Despite its commonness, however, I actually did look forward to seeing this species – the reason being the occurrence of occasional all-black individuals in the population.  Tiger beetles as a whole are a variable lot – polytopism (geographically based variability) is the rule!  Despite this, for the most part individuals within a given population usually exhibit a fairly uniform appearance.  Occasionally, populations of some species – generally those at intergrade zones where different subspecies meet – will show variation on a continuum between two extremes.  The occurrence of two distinct morphs within a population, however, is rather unusual.  I lacked good field photographs of the all-black morph of C. purpurea audubonii (and also the green morph, for that matter), so I was pleased to encounter several individuals of the black morph while we were at Monroe Canyon.  As can be seen in the above photograph, black morph individuals are truly all-black, perhaps with a purple reflection but without a trace of green anywhere on the body.  They do retain the same pattern of reduced white markings exhibited by the green morphs.  As a result, these individuals can be confused with some other black species that also occur in the Great Plains, such as C. nebraskana (prairie long-lipped tiger beetle) and, at higher elevations, C. longilabris (boreal long-lipped tiger beetle).  These latter species were also targets for our trip, so we had to pay close attention to any black morphs that we saw to confirm their identity (C. purpurea audubonii black morphs are distinguished by their distinctly hairy frons).

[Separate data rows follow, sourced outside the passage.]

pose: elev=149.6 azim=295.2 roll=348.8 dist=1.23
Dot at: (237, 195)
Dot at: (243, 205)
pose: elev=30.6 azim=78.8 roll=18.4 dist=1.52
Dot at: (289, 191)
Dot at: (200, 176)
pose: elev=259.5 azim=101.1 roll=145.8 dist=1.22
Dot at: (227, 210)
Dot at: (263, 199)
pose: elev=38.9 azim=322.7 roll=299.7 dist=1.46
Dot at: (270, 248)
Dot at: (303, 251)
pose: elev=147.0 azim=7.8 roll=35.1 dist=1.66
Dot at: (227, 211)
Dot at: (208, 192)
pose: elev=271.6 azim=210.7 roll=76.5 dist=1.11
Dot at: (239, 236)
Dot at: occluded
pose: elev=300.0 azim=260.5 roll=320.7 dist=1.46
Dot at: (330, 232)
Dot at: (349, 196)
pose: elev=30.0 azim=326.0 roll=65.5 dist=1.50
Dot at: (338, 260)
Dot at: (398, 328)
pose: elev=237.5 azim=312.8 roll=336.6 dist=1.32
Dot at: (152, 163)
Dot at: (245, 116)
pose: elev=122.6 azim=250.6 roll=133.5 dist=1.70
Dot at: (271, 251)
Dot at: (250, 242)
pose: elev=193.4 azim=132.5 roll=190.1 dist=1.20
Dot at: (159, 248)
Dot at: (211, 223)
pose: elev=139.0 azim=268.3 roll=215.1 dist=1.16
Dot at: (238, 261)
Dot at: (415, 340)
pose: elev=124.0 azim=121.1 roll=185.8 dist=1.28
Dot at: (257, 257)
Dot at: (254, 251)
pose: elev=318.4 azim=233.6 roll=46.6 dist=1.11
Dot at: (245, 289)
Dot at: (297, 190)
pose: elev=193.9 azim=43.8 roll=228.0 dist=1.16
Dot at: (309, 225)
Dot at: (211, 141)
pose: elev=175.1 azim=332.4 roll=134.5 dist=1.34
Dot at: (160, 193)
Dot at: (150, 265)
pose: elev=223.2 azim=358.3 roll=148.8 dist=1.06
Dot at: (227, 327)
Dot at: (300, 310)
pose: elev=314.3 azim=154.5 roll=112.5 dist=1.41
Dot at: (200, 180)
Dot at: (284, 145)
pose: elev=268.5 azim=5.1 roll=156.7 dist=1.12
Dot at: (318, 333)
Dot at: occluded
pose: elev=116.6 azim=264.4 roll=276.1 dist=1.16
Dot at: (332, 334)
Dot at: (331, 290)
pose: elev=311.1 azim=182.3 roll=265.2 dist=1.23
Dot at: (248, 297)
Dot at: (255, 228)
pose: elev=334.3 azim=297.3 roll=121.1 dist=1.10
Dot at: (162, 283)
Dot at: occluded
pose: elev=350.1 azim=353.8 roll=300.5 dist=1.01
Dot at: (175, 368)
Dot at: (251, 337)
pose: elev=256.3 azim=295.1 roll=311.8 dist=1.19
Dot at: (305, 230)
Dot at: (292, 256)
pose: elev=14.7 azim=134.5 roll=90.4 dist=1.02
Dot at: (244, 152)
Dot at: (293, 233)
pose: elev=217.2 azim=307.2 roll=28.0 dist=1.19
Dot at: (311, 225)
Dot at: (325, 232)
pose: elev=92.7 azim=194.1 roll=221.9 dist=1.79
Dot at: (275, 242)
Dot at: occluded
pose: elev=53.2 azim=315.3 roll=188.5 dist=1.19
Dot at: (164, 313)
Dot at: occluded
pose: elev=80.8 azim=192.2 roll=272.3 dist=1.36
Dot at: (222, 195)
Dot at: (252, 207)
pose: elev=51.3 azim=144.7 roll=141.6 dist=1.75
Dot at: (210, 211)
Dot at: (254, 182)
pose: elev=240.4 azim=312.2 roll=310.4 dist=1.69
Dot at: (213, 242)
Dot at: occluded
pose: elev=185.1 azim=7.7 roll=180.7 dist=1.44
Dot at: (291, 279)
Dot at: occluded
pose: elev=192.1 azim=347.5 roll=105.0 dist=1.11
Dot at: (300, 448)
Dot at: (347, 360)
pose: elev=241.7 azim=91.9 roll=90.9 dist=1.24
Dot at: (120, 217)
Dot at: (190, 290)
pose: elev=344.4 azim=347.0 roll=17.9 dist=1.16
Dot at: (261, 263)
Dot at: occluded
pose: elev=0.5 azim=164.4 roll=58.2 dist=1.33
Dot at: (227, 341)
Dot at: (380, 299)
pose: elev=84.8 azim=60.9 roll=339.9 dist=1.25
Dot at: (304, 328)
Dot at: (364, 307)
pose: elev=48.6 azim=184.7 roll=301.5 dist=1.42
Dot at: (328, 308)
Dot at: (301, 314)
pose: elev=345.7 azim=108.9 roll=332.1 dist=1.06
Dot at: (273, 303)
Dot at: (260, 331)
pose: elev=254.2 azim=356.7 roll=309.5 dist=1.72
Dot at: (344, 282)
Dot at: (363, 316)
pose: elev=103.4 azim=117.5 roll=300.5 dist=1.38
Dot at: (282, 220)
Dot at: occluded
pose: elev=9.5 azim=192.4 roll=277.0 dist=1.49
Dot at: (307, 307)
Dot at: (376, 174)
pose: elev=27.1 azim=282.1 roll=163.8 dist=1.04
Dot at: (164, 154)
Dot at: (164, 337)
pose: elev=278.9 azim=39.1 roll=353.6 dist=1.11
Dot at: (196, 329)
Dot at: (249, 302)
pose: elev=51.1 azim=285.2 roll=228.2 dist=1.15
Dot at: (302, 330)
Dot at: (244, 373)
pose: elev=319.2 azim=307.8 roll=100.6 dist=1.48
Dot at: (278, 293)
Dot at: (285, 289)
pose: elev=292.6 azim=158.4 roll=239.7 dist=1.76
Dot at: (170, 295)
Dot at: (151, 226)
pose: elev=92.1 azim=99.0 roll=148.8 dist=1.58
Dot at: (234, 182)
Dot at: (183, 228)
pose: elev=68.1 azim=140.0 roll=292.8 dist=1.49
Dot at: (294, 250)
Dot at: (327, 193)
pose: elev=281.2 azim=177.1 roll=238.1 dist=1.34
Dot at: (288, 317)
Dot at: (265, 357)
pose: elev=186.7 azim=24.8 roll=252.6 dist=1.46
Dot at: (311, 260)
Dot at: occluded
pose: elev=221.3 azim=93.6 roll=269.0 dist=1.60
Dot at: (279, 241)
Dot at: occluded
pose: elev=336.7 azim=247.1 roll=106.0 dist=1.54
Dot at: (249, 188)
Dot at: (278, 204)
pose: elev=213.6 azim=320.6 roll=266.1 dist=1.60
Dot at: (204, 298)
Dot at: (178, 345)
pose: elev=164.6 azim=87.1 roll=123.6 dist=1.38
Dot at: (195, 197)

Chris Brown waits patiently to photograph a burrowing wolf spider at the entrance of its burrow.

I’ve not been able to find any additional information about these black morph individuals and the possible causes for their occurrence.  Cicindela purpurea is a so-called “spring-fall” species, emerging in the fall as sexually immature adults and then spending the winter in burrows before re-emerging in the spring to mate and lay eggs.  As spring-fall species go, it is one of the earliest to appear in the spring and last to disappear in the fall.¹  This immediately brings to my mind a possible thermoregulatory function.  Low temperatures may be a challenge for the adults during early spring and late fall, and the black coloration could be an adaptation to maximize absorption of solar radiation for heat gain. This idea seems to be supported by the fact that the incidence of black morphs is greater at more northern latitudes and in the higher elevations of the western part of the subspecies’ range (as much as 20-40%), where overall lower temperatures would be expected to occur.

¹ Karl Werner even amusingly stated that this species “rather delights in chilly weather” (Acorn 2001).


Acorn, J.  2001. Tiger Beetles of Alberta: Killers on the Clay, Stalkers on the Sand. The University of Alberta Press, Edmonton, xix + 120 pp.

Pearson, D. L., C. B. Knisley and C. J. Kazilek. 2006. A Field Guide to the Tiger Beetles of the United States and Canada. Oxford University Press, New York, 227 pp.